Categories
Ideas

A portable door jamb?

We used the vertical part of closet doors, the door jambs, for charting how tall we all were getting.

story-tapeOur family owned the same house for more than thirty years. We used the vertical part of closet doors, the door jambs, for charting how tall we all were getting. Probably twice a year, using a book and a pencil, our Dad would officiate the measurement using a dash mark, our name, and the date.

Nowadays, the population in the States is more likely to grow up in a few different homes. Here’re a couple of options that work as portable door jambs.

One is a tape measure that’s blank, without anything written on the tape part. So periodically put the blank tape against a permanent door jamb and put a dash, the kid’s name, and the date straight onto the tape with a sharpie. When you move you have a memory device that can easily move with you. It’s called a story tape and costs about six bucks. The outside of the case is blank too so you can label it.
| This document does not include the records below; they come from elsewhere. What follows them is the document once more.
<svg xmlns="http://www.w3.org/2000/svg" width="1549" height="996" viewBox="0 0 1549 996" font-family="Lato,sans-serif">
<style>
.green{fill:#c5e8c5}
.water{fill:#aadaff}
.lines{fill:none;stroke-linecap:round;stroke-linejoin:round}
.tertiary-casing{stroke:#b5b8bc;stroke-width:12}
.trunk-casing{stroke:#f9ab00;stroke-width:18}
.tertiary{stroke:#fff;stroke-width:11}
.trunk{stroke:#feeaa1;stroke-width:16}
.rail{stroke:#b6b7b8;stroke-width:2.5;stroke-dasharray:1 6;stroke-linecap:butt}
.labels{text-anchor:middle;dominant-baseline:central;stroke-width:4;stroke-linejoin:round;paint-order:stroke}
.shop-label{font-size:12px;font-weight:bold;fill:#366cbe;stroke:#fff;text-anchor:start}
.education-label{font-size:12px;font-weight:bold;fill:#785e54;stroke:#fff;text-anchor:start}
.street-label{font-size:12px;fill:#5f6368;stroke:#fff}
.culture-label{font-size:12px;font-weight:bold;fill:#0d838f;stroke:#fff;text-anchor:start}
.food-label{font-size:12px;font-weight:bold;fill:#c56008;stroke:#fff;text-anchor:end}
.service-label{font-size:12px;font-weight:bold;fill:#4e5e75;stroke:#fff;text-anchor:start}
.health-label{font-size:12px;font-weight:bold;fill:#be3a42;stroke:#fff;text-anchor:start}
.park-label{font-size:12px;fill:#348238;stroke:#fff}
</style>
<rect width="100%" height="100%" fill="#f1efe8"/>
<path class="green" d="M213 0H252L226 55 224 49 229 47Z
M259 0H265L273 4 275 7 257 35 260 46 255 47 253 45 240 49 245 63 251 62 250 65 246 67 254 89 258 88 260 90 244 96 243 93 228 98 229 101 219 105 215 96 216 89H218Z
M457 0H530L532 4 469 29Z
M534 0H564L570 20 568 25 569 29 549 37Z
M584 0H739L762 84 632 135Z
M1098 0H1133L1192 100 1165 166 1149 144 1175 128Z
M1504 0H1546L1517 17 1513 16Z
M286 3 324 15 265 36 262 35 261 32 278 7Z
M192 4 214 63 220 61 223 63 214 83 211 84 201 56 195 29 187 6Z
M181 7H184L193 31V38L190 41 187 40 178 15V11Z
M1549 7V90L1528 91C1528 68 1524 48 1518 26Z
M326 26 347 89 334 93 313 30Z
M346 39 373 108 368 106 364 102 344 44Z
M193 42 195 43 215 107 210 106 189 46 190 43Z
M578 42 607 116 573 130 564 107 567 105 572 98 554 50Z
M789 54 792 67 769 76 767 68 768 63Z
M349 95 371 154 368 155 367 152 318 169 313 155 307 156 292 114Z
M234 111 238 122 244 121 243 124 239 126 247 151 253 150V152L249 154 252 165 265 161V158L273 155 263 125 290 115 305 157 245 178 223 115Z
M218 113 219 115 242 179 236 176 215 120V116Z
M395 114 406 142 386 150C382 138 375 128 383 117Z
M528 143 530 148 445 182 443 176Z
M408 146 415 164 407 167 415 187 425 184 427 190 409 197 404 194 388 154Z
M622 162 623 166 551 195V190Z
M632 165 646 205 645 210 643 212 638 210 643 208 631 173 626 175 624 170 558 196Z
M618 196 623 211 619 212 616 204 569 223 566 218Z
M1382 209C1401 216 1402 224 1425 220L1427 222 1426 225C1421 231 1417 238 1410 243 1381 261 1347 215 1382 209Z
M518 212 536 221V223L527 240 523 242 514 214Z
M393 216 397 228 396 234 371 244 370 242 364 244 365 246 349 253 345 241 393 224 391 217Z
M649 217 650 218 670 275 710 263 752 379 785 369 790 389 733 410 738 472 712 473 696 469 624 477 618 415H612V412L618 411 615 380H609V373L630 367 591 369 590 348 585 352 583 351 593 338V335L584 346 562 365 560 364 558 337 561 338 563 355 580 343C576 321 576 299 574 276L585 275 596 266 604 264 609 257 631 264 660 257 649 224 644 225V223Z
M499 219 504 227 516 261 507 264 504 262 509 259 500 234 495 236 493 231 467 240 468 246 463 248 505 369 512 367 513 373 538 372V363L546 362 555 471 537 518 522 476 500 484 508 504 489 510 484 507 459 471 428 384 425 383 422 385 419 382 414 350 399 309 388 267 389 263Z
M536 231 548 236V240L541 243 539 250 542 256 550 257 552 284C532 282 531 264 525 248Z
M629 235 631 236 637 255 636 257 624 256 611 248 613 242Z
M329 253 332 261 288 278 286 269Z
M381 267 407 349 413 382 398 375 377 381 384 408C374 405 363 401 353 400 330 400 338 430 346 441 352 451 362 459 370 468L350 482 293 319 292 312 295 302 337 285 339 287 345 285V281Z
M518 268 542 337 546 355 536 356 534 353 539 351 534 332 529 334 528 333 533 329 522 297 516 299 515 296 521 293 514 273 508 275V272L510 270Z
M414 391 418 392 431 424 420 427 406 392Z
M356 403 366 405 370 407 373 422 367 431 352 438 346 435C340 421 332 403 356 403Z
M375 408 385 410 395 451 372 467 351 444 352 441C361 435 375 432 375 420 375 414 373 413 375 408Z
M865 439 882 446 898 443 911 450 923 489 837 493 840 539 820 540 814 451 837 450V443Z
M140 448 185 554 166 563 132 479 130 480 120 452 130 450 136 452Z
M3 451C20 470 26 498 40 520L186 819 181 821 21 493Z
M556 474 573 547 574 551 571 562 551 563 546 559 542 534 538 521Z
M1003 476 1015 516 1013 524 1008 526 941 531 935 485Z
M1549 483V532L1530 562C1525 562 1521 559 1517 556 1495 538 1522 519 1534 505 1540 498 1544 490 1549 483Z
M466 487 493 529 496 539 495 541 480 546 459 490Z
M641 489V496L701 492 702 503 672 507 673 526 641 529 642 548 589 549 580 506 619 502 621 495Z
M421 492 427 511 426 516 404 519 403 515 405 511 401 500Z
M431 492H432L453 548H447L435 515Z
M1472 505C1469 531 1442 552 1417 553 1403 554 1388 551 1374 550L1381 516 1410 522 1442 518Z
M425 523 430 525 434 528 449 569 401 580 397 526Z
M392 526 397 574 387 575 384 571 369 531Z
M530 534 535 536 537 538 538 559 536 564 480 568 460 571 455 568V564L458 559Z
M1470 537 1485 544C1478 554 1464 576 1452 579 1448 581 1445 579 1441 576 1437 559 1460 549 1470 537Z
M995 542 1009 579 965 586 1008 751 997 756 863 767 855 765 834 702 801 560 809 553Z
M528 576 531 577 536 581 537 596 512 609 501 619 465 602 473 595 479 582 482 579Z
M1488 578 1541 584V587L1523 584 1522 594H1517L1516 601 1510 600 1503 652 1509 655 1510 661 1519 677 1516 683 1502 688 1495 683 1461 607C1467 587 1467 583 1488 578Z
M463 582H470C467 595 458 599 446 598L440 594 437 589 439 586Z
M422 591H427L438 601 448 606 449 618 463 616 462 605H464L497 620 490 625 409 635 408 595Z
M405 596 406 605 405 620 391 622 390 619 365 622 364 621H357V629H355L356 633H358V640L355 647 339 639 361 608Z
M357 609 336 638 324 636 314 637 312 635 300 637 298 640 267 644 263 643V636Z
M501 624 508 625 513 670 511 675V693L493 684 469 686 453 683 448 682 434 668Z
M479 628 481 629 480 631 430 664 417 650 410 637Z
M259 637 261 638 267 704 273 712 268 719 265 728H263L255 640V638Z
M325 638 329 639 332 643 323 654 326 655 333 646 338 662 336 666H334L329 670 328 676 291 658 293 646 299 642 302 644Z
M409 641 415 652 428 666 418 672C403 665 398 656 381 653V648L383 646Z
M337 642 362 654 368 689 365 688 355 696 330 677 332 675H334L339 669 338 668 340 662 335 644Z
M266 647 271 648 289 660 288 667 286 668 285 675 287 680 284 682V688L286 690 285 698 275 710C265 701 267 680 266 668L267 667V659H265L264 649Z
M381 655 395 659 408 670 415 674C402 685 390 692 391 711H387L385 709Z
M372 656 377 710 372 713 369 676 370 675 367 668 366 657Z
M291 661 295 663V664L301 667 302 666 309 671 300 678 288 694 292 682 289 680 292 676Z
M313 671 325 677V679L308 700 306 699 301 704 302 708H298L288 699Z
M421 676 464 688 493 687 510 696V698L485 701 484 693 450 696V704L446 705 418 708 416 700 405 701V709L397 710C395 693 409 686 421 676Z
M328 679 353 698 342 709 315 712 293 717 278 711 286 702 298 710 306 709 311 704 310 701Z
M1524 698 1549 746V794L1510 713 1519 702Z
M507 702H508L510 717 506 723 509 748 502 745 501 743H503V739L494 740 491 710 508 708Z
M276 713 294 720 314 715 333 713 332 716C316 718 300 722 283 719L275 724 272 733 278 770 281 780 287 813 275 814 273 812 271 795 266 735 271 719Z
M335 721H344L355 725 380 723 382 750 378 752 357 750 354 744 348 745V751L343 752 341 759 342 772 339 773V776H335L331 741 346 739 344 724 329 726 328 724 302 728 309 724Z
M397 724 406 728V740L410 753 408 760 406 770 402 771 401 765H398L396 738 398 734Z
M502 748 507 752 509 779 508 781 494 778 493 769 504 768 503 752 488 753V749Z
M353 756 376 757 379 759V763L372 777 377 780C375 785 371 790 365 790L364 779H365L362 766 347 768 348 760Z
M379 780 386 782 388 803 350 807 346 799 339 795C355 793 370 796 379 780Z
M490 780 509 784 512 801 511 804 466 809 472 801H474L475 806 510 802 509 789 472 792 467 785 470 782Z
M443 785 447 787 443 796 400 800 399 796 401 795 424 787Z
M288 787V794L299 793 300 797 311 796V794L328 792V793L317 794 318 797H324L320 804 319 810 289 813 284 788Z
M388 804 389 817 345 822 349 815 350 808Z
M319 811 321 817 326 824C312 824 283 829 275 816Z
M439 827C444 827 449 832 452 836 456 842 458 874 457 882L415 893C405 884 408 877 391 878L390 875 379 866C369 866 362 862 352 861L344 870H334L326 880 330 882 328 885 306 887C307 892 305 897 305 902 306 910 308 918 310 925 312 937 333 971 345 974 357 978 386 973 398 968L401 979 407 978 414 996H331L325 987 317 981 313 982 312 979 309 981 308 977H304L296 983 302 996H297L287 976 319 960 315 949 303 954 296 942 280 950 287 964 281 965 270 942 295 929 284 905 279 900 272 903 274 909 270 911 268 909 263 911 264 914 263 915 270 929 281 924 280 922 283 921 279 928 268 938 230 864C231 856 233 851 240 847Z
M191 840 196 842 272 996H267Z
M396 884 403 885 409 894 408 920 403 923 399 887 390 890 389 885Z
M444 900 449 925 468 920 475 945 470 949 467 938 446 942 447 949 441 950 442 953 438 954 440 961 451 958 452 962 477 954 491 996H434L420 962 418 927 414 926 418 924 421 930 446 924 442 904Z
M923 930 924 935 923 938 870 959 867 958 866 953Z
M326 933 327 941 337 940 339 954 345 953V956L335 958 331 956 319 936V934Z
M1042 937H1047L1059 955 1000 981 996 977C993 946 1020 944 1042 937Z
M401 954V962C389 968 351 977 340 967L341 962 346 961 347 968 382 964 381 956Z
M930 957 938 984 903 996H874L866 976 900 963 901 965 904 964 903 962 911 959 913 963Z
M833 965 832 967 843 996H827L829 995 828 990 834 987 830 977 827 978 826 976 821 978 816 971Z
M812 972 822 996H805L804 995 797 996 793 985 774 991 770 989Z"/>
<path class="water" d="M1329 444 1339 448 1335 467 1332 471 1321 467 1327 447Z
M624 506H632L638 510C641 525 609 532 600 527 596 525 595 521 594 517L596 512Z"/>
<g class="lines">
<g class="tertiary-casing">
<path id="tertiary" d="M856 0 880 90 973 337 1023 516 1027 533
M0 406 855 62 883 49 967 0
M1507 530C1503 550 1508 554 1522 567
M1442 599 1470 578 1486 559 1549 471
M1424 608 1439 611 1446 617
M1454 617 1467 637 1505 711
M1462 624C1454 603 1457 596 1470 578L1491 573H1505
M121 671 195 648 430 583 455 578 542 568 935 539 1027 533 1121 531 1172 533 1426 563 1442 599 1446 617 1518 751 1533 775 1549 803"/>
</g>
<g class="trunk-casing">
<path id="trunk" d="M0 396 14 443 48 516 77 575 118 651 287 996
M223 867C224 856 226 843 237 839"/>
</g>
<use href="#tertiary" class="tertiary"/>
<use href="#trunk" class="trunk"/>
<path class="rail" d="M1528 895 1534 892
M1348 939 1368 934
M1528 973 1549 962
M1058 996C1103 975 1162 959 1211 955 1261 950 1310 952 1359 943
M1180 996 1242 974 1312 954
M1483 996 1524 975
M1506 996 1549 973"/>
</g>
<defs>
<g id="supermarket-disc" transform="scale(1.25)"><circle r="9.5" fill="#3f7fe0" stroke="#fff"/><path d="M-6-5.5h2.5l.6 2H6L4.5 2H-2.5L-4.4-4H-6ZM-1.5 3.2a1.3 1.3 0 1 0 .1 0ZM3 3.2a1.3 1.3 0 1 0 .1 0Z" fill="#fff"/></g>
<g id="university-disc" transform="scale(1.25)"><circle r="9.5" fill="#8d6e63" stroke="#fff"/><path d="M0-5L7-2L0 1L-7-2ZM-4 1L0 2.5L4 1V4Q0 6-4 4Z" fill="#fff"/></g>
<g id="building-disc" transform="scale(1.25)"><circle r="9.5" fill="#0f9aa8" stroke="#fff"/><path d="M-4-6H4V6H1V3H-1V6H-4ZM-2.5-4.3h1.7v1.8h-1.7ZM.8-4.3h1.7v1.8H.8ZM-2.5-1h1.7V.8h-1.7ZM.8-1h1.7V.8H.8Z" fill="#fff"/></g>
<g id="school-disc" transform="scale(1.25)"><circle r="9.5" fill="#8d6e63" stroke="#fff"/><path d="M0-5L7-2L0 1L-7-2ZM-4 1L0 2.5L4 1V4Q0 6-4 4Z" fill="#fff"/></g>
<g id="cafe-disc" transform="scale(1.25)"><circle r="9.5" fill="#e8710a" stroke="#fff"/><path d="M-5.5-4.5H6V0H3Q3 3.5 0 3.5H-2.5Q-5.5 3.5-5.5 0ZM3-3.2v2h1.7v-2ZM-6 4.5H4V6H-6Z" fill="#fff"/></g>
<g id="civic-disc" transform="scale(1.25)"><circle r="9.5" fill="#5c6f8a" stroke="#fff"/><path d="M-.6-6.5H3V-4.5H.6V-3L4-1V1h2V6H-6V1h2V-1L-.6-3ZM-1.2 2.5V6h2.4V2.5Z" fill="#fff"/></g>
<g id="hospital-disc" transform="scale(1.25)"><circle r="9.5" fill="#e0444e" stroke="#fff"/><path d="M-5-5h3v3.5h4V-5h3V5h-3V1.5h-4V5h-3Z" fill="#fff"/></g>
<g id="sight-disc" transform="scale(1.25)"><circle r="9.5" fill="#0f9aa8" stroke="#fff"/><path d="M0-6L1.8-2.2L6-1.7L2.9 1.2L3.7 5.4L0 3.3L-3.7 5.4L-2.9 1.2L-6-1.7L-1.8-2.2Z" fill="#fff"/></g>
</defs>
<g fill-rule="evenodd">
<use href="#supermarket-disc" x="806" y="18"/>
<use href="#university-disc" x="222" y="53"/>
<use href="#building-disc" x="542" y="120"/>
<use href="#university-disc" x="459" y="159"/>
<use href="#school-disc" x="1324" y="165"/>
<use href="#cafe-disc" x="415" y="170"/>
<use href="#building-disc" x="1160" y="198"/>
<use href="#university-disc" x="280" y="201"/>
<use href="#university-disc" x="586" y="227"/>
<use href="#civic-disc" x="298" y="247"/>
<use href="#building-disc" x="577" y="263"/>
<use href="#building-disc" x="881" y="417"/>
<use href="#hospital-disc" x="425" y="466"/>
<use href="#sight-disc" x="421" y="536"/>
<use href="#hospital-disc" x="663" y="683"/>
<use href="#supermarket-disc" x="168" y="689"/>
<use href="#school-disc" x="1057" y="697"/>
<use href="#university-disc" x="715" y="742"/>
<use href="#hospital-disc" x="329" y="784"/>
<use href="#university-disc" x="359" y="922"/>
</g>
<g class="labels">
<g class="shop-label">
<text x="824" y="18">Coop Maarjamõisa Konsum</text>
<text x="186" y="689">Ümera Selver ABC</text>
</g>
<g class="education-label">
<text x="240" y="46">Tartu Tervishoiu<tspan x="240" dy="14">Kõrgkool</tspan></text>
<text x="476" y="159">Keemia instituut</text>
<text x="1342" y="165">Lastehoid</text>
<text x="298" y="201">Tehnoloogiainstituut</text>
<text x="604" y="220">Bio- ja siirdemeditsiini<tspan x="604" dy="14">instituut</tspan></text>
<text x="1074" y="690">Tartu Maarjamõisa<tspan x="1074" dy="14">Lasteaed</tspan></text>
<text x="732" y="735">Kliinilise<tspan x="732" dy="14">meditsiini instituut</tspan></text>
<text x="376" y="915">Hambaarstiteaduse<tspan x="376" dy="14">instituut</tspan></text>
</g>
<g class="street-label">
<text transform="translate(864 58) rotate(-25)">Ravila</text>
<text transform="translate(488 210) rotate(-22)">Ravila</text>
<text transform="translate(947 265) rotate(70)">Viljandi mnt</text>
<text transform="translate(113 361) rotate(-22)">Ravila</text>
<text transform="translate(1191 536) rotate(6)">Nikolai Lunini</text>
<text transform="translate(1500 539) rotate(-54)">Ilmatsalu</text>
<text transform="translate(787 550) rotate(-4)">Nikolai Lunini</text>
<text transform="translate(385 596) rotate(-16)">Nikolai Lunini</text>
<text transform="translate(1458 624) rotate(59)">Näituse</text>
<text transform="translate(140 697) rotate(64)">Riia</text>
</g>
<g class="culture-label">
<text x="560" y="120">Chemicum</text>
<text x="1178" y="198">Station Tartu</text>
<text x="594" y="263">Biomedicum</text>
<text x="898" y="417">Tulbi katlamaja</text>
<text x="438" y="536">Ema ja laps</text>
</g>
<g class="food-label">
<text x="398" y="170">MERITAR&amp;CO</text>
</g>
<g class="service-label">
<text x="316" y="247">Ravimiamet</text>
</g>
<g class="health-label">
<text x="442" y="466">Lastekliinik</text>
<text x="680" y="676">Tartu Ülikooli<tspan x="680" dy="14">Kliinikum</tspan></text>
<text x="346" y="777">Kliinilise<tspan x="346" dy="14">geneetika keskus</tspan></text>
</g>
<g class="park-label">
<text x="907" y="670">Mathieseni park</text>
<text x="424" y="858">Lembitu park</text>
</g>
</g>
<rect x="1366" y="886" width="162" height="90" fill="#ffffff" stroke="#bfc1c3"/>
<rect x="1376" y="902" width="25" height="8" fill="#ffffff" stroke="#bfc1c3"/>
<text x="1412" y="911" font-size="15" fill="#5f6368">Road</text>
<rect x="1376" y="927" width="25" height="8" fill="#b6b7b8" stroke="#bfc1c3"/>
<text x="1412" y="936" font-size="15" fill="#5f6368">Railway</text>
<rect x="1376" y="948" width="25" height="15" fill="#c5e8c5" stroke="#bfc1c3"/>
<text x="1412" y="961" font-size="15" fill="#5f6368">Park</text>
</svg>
Another option is a six-foot wooden measuring stick that’s made for recording kids’ growth. It’s a low tech version of the blank tape measure but a little harder to move to a new house because it’s basically a six-foot long ruler. And it seems expensive at $78. It’s called a growth chart ruler.

Whether you use the old-fashioned door jamb, a story tape, or a growth chart ruler kids and parents can still marvel at kids growing when it’s often hard to tell day-to-day.